This exercise calls for all the entries that follow to be set down exactly, without their images.

Content starts

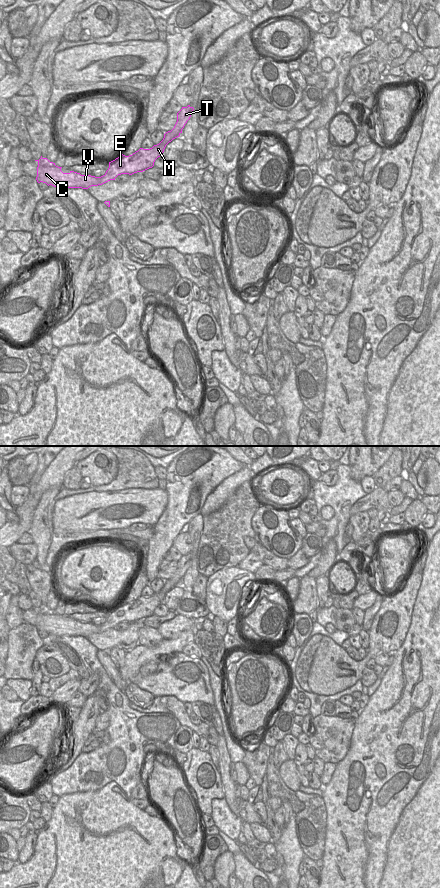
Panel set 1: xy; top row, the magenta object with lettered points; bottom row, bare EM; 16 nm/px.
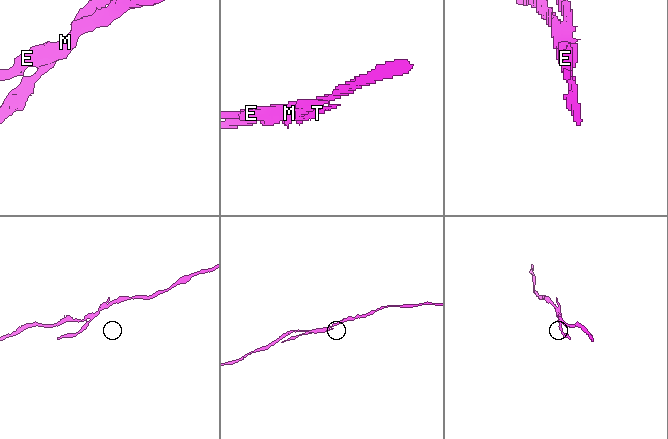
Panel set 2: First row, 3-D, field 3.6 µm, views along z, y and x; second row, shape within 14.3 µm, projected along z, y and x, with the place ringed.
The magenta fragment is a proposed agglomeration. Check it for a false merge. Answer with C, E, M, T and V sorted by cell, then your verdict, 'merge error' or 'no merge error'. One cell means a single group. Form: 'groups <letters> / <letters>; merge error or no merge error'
groups C E M V / T; merge error

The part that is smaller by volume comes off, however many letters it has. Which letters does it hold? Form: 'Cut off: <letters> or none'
Cut off: T

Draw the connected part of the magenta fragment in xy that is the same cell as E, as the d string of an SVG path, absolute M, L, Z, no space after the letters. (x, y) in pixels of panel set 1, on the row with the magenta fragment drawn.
M168 131L164 134L163 140L150 149L140 148L132 155L121 155L115 160L109 162L109 168L101 177L91 175L81 175L80 173L70 171L63 173L62 167L50 162L47 158L35 160L38 162L37 177L38 183L43 182L48 186L56 188L82 188L88 189L91 186L102 185L110 180L115 180L118 175L132 175L137 172L143 172L154 166L155 160L163 155L166 145L175 139L175 135Z

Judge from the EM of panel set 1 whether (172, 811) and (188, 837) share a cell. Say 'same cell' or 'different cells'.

Content ends

◆ **Solution for this task**
Panel set 1: xy; top row, the magenta object with lettered points; bottom row, bare EM; 16 nm/px.
Panel set 2: First row, 3-D, field 3.6 µm, views along z, y and x; second row, shape within 14.3 µm, projected along z, y and x, with the place ringed.
The magenta fragment is a proposed agglomeration. Check it for a false merge. Answer with C, E, M, T and V sorted by cell, then your verdict, 'merge error' or 'no merge error'. One cell means a single group. Form: 'groups <letters> / <letters>; merge error or no merge error'
groups C E M V / T; merge error

The part that is smaller by volume comes off, however many letters it has. Which letters does it hold? Form: 'Cut off: <letters> or none'
Cut off: T

Draw the connected part of the magenta fragment in xy that is the same cell as E, as the d string of an SVG path, absolute M, L, Z, no space after the letters. (x, y) in pixels of panel set 1, on the row with the magenta fragment drawn.
M168 131L164 134L163 140L150 149L140 148L132 155L121 155L115 160L109 162L109 168L101 177L91 175L81 175L80 173L70 171L63 173L62 167L50 162L47 158L35 160L38 162L37 177L38 183L43 182L48 186L56 188L82 188L88 189L91 186L102 185L110 180L115 180L118 175L132 175L137 172L143 172L154 166L155 160L163 155L166 145L175 139L175 135Z

Judge from the EM of panel set 1 whether (172, 811) and (188, 837) share a cell. Say 'same cell' or 'different cells'.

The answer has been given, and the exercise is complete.